There is no indication on exit 1 condition, and no indication of CrashLoopBackOff status.

A minute later. Nothing in output below hints at a problem with the cron job.

The output below also does not hint at a problem.

It seems first job is running slow, 77 seconds and still busy … zero COMPLETIONS.

However the Pod of first job crashed in the first second.

If we look at kubectl describe we see:

Last line above: first failed cron job is now deleted … logs gone.

describe output above SEEMS to show all is well, but it is not: no indication of CrashLoopBackOff status.

If you have an hourly cron job that has such problems you are left with little historic paper trail evidence of what happened.

I do not enjoy troubleshooting cron jobs that use backoffLimit and this behaviors.

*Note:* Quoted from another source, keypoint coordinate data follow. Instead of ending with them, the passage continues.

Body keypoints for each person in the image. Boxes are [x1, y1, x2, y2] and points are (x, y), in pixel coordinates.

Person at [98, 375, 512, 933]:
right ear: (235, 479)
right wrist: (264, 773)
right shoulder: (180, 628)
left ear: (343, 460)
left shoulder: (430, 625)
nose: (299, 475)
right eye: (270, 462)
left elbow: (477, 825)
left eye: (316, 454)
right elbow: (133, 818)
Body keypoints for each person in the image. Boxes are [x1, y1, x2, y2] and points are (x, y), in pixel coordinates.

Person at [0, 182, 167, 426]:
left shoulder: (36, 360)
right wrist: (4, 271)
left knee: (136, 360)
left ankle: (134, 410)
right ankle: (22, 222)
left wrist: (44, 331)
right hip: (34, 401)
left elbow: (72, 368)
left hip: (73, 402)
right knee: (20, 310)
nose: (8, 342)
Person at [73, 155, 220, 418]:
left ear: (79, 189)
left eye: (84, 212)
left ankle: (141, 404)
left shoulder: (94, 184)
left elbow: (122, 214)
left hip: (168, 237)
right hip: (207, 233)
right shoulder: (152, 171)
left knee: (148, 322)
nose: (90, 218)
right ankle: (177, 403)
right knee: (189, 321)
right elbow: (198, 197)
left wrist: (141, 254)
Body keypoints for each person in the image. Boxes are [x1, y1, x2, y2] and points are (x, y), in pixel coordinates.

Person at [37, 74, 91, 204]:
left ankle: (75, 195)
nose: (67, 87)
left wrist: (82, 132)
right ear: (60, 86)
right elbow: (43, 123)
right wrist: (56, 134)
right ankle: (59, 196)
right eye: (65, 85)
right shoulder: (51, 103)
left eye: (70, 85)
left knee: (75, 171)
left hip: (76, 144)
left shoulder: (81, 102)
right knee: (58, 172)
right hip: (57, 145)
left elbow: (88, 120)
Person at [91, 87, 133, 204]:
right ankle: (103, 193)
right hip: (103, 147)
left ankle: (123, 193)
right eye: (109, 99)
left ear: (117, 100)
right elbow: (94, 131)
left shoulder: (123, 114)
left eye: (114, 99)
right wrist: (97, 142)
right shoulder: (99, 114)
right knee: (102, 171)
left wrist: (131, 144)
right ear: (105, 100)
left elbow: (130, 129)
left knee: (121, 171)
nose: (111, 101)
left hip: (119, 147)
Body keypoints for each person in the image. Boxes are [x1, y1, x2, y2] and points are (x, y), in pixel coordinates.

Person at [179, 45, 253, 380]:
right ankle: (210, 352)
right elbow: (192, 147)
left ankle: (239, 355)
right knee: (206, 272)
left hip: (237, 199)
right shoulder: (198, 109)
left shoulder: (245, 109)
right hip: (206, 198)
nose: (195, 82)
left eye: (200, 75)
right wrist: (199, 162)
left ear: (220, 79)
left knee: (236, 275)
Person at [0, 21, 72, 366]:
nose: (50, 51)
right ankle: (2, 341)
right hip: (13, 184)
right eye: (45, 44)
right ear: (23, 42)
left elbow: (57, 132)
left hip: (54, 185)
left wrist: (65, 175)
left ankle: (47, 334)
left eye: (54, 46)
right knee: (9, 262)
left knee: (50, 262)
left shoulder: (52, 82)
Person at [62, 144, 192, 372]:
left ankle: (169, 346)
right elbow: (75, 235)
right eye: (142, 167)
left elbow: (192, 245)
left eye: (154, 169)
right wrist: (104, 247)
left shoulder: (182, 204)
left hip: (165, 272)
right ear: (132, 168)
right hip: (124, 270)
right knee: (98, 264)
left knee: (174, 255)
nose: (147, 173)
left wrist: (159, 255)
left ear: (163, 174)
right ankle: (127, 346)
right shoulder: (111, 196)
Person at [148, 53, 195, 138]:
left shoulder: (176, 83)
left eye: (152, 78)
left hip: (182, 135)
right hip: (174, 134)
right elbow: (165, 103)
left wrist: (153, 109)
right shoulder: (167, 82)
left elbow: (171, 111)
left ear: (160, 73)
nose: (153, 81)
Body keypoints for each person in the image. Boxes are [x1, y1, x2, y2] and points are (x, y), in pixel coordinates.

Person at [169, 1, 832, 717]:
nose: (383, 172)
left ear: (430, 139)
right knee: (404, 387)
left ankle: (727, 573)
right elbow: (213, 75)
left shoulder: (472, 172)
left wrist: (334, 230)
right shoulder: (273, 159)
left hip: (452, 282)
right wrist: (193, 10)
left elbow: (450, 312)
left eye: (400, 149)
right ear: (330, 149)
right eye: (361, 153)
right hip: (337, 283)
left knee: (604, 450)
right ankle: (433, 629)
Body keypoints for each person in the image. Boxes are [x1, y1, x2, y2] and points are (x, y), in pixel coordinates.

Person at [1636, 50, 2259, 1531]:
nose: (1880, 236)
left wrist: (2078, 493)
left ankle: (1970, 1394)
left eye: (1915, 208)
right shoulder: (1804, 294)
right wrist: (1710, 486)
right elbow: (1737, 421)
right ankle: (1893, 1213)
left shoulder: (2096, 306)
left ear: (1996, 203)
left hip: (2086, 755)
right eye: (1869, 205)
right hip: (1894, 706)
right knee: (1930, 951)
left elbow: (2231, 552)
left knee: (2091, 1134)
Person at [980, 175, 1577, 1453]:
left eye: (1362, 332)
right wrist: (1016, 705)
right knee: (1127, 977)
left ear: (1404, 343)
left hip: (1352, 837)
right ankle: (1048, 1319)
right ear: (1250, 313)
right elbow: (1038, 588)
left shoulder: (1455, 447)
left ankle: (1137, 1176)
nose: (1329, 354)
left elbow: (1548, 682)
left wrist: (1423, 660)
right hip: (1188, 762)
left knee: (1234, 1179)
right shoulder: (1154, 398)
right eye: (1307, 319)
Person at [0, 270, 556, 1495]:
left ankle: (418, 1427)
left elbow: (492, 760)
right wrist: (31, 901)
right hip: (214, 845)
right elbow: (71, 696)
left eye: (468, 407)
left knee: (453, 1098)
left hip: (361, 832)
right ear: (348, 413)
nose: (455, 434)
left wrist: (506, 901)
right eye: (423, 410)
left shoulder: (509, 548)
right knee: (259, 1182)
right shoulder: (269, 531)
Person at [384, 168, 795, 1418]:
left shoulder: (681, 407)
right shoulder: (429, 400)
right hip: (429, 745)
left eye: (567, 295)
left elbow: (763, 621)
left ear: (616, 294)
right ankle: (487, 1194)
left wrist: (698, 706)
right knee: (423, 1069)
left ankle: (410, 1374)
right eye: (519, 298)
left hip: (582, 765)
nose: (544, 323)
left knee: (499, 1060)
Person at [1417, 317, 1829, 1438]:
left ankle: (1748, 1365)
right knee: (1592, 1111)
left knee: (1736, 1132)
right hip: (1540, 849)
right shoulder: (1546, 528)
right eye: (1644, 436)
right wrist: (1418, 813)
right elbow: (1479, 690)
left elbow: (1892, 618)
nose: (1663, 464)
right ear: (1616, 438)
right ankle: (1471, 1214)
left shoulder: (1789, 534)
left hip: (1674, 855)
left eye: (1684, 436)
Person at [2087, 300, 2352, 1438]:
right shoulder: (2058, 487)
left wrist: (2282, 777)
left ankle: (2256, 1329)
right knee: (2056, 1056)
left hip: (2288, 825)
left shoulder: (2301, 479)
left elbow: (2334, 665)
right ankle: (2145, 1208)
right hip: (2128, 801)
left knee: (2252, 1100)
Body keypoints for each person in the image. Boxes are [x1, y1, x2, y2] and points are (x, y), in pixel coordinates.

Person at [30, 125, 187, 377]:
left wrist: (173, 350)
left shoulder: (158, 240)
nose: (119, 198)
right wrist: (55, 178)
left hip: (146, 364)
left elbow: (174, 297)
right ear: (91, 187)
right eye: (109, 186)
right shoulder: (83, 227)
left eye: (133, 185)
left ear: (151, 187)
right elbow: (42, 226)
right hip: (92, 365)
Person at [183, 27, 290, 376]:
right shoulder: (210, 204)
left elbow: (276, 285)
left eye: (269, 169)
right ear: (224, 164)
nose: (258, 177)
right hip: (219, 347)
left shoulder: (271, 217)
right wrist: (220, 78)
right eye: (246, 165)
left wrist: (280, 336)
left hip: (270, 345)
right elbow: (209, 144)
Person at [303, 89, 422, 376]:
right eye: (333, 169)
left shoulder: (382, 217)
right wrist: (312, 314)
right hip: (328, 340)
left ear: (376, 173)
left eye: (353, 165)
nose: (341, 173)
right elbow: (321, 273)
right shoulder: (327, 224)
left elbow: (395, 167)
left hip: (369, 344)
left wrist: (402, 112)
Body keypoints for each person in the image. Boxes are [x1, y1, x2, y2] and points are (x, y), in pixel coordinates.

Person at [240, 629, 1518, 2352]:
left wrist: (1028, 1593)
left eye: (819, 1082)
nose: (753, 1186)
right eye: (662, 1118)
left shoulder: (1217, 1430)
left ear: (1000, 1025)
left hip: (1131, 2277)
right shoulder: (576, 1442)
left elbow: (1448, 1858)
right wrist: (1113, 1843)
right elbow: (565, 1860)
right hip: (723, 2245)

Tip: write such cron job log information to a persistent volume and use that as your primary research source. Everything in one place and it is persistent. Plus you are in control of what information to write to the logs.

9) Your Turn

These spec feature fields enable useful functionality configurations:

  • schedule frequency
  • startingDeadlineSeconds
  • concurrencyPolicy
  • parallelism
  • completions
  • restartPolicy

Standalone each field is easy to understand. Combining all these YAML spec fields lead to complex interactions and reactions, especially when combined with unexpected long running cron jobs.

Design your own simple tests to learn these features. Then design some complex tests where you test and learn their interactions.

The moment you are running 2 or more different cron jobs simultaneously in 2 or more terminal windows you will know … you are becoming an expert.